# TASK BRIEF:
Tell how many lines in the data below hold the string "dementia"; give nothing but the number.

[Data excerpts]
================================

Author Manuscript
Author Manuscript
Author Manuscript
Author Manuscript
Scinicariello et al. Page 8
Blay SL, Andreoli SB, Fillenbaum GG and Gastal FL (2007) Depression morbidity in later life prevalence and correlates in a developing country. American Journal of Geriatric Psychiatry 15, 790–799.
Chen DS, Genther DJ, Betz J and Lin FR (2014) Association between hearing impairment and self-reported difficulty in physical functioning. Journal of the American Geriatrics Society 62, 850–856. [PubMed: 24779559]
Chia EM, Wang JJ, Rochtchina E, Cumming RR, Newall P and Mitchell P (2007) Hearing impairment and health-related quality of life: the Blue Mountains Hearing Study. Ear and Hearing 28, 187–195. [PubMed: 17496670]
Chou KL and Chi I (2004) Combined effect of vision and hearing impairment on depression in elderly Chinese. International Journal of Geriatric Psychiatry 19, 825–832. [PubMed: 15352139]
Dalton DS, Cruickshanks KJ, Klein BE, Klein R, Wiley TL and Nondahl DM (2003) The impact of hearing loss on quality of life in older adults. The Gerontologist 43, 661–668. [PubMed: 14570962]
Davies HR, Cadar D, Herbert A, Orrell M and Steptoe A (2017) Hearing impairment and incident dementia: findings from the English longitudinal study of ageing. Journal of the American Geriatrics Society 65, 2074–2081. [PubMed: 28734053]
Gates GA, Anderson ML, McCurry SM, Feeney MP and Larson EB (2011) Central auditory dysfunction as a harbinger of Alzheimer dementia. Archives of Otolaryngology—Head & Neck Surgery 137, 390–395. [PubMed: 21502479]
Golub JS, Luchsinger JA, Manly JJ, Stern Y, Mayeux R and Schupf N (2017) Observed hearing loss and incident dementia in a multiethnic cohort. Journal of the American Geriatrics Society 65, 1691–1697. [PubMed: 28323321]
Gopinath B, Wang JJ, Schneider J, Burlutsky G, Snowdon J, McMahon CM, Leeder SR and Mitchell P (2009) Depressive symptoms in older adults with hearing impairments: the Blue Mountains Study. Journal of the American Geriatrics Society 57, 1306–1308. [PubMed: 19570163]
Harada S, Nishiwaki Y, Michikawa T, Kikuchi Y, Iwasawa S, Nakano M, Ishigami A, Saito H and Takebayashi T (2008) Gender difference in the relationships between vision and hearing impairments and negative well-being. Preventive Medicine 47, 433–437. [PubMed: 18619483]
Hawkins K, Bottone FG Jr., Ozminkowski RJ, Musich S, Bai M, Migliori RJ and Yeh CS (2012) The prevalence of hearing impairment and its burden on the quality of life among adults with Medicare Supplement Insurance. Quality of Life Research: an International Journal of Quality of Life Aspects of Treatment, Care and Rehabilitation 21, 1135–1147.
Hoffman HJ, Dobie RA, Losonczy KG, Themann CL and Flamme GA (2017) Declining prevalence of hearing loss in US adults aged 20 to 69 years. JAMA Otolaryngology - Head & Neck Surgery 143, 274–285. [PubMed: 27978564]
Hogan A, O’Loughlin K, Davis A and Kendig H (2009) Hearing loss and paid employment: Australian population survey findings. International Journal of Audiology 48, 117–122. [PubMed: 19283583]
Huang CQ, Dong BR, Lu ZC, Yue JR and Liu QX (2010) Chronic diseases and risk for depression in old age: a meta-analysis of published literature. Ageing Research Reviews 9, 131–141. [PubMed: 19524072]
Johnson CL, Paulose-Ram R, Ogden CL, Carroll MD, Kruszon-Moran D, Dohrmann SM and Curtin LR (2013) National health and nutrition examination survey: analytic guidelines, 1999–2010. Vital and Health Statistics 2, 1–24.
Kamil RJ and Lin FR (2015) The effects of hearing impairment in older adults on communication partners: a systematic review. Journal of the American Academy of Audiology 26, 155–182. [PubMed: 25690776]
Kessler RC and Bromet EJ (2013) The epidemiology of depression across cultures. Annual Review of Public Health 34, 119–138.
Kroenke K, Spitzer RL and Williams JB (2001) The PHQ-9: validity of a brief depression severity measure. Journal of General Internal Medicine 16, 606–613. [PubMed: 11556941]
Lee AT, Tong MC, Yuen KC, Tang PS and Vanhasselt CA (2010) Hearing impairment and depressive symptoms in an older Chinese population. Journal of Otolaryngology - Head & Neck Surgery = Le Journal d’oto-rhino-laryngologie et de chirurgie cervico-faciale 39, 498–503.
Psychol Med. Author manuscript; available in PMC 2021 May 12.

================================

# SOLUTION:
3